Doctor Who_ History 101 - Mags L. Halliday [62]
‘Eleana?’ He hadn’t gone away. He’d found a chair and dragged it over so he could sit at her elbow. ‘Tell me the details – it could be important.’
‘What, for Anji’s little project? Or for an amusing piece for New York?’
‘No. For you. Tell me, then you can forget it. You were shaking, Eleana, wild-eyed. I thought you were going to collapse. Just being followed through a parc won’t do that to a person.’
Not normally, no. This was Barcelona though. Eleana had noticed the routinely rotating figures sat in the window of the café opposite the door of the office. Always the same pairs of people, always arriving at the same time each day and hanging about over coffees for hours. La Batalla was being watched. Notes were being taken of who came and went. She was sure of it. She remembered Joaquín’s comment about the phones. All the information that buzzed about this building, the uses it could be put to. Being followed suggested they were preparing for something, stepping up the steady smear campaign against the anarchists. And it suggested that she was on the list of targets worth watching. She shrugged at Jueves.
‘I thought it was the Guardia de Asalto, come to make us disappear.’
‘Why?’
‘It was the uniforms mainly.’
‘You saw them clearly?’
‘Yes.’ Now go away. She could hear the teleprinter in the corner clatter into life, jerkily spilling out new information.
‘So why did you say you were being chased by a monster?’
‘I don’t think I did.’
‘Eleana, I was there. You were shaking and babbling about monsters.’
Something bore down on her again. All clutching hands and melting figures. Calling her name faintly. Moonlight on rifles. Aim.
‘I was confused. I meant that the Asaltos are monsters.’
Jueves was looking sceptical. He took off his wire frames for a second and polished them on his shirt sleeve. Without them his thin unshaven face looked a lot harder, older. Eleana felt as if he was looking at her mind, intruding into her thoughts. It was ridiculous. She turned back to flicking through the stack of work.
‘Assassís!’
García was standing by the teleprinter, waving a torn off message in his hands. The handful of staff were turning to look. As she spun in her seat, Eleana caught a glimpse of Jueves’s face. He has blanched, and she wondered briefly why.

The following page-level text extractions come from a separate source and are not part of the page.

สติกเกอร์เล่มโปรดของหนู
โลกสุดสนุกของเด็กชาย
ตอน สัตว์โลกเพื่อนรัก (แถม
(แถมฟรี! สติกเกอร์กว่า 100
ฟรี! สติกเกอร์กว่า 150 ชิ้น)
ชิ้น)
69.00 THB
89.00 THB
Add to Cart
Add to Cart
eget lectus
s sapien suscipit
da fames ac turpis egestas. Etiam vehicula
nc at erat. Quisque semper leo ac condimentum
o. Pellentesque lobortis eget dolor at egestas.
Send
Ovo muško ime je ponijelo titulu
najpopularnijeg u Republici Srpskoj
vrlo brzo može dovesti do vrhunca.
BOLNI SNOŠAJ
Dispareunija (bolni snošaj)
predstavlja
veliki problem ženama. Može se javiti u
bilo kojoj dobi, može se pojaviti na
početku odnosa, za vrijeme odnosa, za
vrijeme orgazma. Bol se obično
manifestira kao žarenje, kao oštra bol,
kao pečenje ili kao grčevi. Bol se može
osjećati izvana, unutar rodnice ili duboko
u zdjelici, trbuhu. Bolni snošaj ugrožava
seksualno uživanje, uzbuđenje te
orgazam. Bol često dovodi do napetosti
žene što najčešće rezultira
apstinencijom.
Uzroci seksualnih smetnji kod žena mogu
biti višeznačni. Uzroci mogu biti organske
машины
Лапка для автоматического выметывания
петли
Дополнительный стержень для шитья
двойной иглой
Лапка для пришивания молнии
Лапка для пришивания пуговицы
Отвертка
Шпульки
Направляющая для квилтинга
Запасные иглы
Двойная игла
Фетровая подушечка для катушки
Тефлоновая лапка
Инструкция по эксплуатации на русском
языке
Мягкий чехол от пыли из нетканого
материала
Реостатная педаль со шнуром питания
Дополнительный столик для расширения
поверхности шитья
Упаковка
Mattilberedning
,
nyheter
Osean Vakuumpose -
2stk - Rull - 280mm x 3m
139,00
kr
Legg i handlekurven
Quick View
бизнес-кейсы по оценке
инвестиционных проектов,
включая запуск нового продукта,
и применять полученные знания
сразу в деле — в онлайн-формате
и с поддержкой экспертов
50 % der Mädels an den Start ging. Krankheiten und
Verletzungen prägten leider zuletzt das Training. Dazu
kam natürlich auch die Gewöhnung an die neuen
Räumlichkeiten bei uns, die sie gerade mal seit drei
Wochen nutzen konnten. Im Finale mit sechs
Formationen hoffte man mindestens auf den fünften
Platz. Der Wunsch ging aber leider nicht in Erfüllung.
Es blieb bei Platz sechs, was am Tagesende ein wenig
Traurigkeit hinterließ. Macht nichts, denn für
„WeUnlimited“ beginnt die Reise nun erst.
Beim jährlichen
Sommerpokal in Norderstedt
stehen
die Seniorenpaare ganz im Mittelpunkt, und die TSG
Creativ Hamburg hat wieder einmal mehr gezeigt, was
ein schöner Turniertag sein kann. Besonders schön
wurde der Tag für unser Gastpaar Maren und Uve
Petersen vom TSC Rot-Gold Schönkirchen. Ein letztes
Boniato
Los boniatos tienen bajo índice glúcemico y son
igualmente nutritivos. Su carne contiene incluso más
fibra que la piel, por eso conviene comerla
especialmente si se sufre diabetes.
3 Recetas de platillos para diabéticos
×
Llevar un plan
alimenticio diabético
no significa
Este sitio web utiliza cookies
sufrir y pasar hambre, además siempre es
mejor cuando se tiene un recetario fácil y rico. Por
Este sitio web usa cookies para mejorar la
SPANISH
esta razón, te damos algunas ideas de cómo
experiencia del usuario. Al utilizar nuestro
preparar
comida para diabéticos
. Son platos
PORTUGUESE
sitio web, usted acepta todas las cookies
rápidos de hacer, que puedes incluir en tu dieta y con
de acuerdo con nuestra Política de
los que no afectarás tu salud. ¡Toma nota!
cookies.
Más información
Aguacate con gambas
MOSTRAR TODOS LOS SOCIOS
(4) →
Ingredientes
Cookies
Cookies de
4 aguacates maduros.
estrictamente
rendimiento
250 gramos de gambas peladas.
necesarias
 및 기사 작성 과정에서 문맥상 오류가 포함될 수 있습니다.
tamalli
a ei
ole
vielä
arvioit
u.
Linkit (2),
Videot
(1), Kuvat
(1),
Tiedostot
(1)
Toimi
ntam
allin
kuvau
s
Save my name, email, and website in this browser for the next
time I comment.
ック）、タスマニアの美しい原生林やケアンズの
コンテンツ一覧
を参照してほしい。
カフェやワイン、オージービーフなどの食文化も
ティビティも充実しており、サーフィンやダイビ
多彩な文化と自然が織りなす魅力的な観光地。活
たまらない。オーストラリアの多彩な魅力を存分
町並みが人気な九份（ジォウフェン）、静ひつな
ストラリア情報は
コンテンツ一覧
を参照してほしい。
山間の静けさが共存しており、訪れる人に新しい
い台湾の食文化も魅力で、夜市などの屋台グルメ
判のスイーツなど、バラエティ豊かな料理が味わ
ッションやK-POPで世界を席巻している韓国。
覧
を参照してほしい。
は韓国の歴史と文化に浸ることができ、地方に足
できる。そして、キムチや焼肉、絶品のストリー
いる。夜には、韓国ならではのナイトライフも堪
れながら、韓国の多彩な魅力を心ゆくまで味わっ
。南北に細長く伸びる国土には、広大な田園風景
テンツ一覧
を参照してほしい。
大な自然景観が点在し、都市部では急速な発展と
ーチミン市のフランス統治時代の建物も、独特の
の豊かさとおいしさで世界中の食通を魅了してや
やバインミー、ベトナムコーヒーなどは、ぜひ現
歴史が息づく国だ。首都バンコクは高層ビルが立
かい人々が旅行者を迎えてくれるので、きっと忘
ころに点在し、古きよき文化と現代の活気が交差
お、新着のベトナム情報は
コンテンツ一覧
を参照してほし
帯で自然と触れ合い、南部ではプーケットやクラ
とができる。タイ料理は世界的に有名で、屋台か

‘It’s from Bilbao. “Guernica burning. Thousands civilians dead or injured. German planes raided for approx. four hours.”’
There was silence for a moment, or as close to silence as the room ever got. The printer continued to churn out more data. Then everyone was talking at once. García was reaching for the tattered map that served as their only reference material, already planning the headline and checking the location. Eleana turned back to Jueves. He had gone.
* * *
‘The problem is that although there are all these bizarre events, there’s no similarity, no concordance.’
They’d swapped places. The Doctor’s jacket lay on the bed next to him whilst Anji leant on her dresser, staring up at the map and tapping her chin with her pen. He looked half-asleep, relaxed. She still felt wired from earlier, jumping at the least noise in the street. She had been relieved when Jueves had gone off to get Eleana’s version of events, the Doctor having insisted on getting both accounts. The way he watched her, the way she could still remember the feel of his coat in her hands... it was embarrassing. She just wanted to concentrate on the work.
‘Which is why,’ the Doctor suggested, ‘you should tell me what you saw in the parc.’